Additional work will include the study of cases without cataplexy or of mild hypersomnia cases present in the population, and immune therapeutic attempts in subjects identified before the hypocretin cell loss is complete and irreversible. Non-open-labeled studies using IVIg have produced mixed results [209214], not surprisingly considering the absence of current evidence for B-cell involvement. We believe that these studies will teach us much regarding vaccine safety and autoimmunity in general, notably when it is directed against neurons. A likely advantage of narcolepsy as a model for autoimmunity is it relative simplicity: the involvement of a single primary HLA heterodimer, possibly a single CD4+ T-cell epitope sequence derived from secreted hypocretin peptides, and a likely relatively focused, oligoclonal causative T-cell response.
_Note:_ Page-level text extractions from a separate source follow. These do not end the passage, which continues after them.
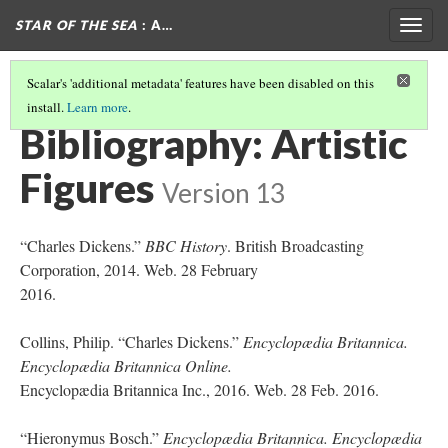
STAR OF THE SEA
: A…
Togg
navig
Scalar's 'additional metadata' features have been disabled on this
install.
Learn more
.
ARTISTIC FIGURES IN STAR OF THE SEA
(7/7)
Bibliography: Artistic
Figures
Version 13
“Charles Dickens.”
BBC History
. British Broadcasting
Corporation, 2014. Web. 28 February
2016.
Collins, Philip. “Charles Dickens.”
Encyclopædia Britannica.
Encyclopædia Britannica Online.
Encyclopædia Britannica Inc., 2016. Web. 28 Feb. 2016.
“Hieronymus Bosch.”
Encyclopædia Britannica. Encyclopædia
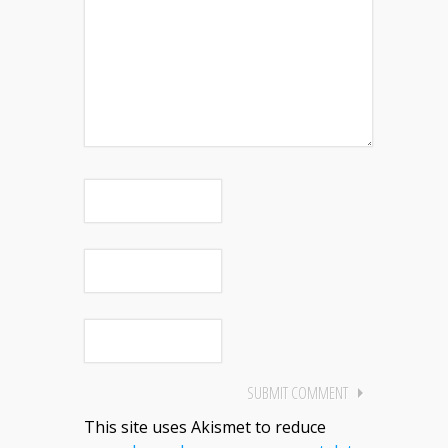
This site uses Akismet to reduce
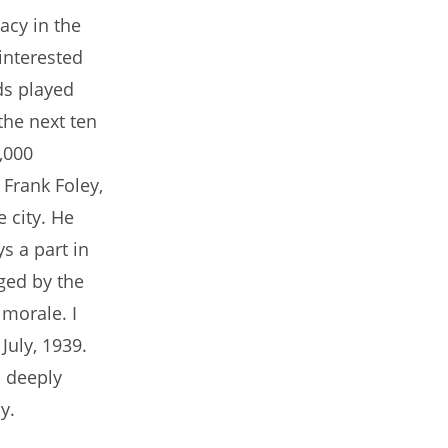
pacy in the
 interested
ds played
the next ten
,000
 Frank Foley,
e city. He
s a part in
ged by the
morale. I
uly, 1939.
o deeply
y.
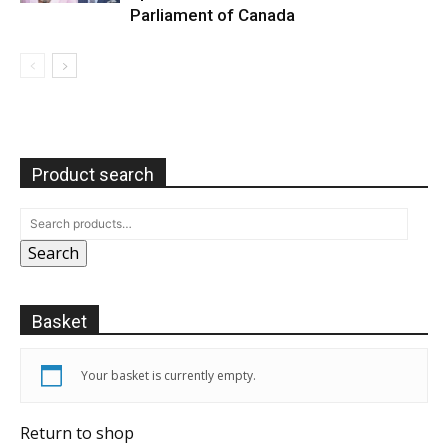
Parliament of Canada
Product search
Search
Basket
Your basket is currently empty.
Return to shop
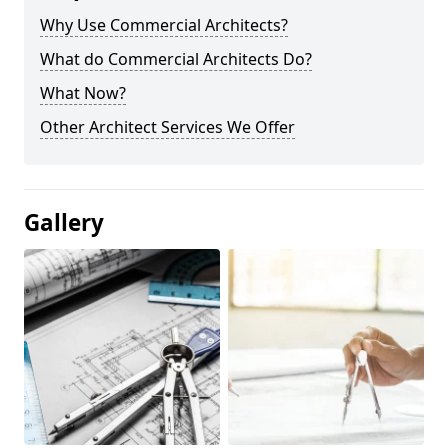
Why Use Commercial Architects?
What do Commercial Architects Do?
What Now?
Other Architect Services We Offer
Gallery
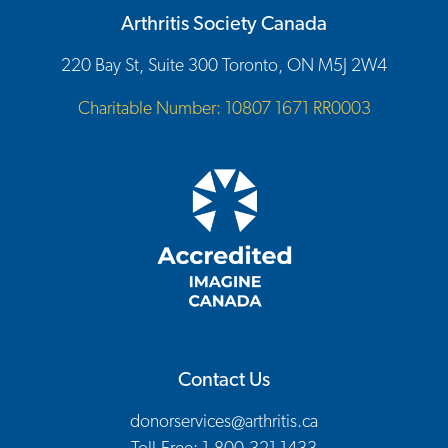
Arthritis Society Canada
220 Bay St, Suite 300 Toronto, ON M5J 2W4
Charitable Number: 10807 1671 RR0003
Contact Us
donorservices@arthritis.ca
In parallel with immune-related work, the expected introduction of hypocretin antagonists (called dual orexin receptor antagonists, DORA) as hypnotics will revive interest in this target for drug development. Hypocretin does not cross the blood–brain barrier well, and although creating brain penetrating agonists for peptide receptor can be challenging, it is likely a matter of time before such compounds become available for treating daytime sleepiness and narcolepsy.